- Required action:
For the entries below, the result should be an exact transcription of the lines from the one with "1032 685 4.33" up to and including the one with "28 206 200.44", and only those.

(Collection entries)

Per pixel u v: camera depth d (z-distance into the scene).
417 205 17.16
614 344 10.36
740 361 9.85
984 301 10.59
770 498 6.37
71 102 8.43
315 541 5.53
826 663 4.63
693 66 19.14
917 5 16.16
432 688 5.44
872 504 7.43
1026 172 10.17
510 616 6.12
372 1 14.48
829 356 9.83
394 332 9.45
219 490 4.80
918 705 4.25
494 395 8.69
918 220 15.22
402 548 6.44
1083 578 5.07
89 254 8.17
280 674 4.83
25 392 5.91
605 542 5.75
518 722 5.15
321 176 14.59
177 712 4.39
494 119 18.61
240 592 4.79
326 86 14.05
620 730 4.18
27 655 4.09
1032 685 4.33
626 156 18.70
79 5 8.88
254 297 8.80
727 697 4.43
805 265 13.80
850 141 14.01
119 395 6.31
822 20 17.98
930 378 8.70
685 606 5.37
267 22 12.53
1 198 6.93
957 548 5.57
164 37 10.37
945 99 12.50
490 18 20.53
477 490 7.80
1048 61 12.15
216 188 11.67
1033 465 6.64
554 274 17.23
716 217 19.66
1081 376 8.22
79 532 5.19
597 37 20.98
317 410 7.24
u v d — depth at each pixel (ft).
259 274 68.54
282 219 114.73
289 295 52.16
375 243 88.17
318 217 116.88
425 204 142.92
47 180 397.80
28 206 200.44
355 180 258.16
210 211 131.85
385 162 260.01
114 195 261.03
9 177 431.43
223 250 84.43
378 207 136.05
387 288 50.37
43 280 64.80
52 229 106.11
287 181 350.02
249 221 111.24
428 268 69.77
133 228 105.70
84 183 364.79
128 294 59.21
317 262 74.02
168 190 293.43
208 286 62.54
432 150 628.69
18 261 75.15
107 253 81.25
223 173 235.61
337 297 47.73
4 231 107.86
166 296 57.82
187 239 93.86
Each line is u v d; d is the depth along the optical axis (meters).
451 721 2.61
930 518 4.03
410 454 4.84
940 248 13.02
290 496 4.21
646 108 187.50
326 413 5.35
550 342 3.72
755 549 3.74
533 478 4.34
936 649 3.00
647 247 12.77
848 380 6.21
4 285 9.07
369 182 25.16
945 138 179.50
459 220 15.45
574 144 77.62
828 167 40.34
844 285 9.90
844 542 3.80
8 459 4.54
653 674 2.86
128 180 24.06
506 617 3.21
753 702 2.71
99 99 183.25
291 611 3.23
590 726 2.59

- Exercise result:
1032 685 4.33
626 156 18.70
79 5 8.88
254 297 8.80
727 697 4.43
805 265 13.80
850 141 14.01
119 395 6.31
822 20 17.98
930 378 8.70
685 606 5.37
267 22 12.53
1 198 6.93
957 548 5.57
164 37 10.37
945 99 12.50
490 18 20.53
477 490 7.80
1048 61 12.15
216 188 11.67
1033 465 6.64
554 274 17.23
716 217 19.66
1081 376 8.22
79 532 5.19
597 37 20.98
317 410 7.24
u v d — depth at each pixel (ft).
259 274 68.54
282 219 114.73
289 295 52.16
375 243 88.17
318 217 116.88
425 204 142.92
47 180 397.80
28 206 200.44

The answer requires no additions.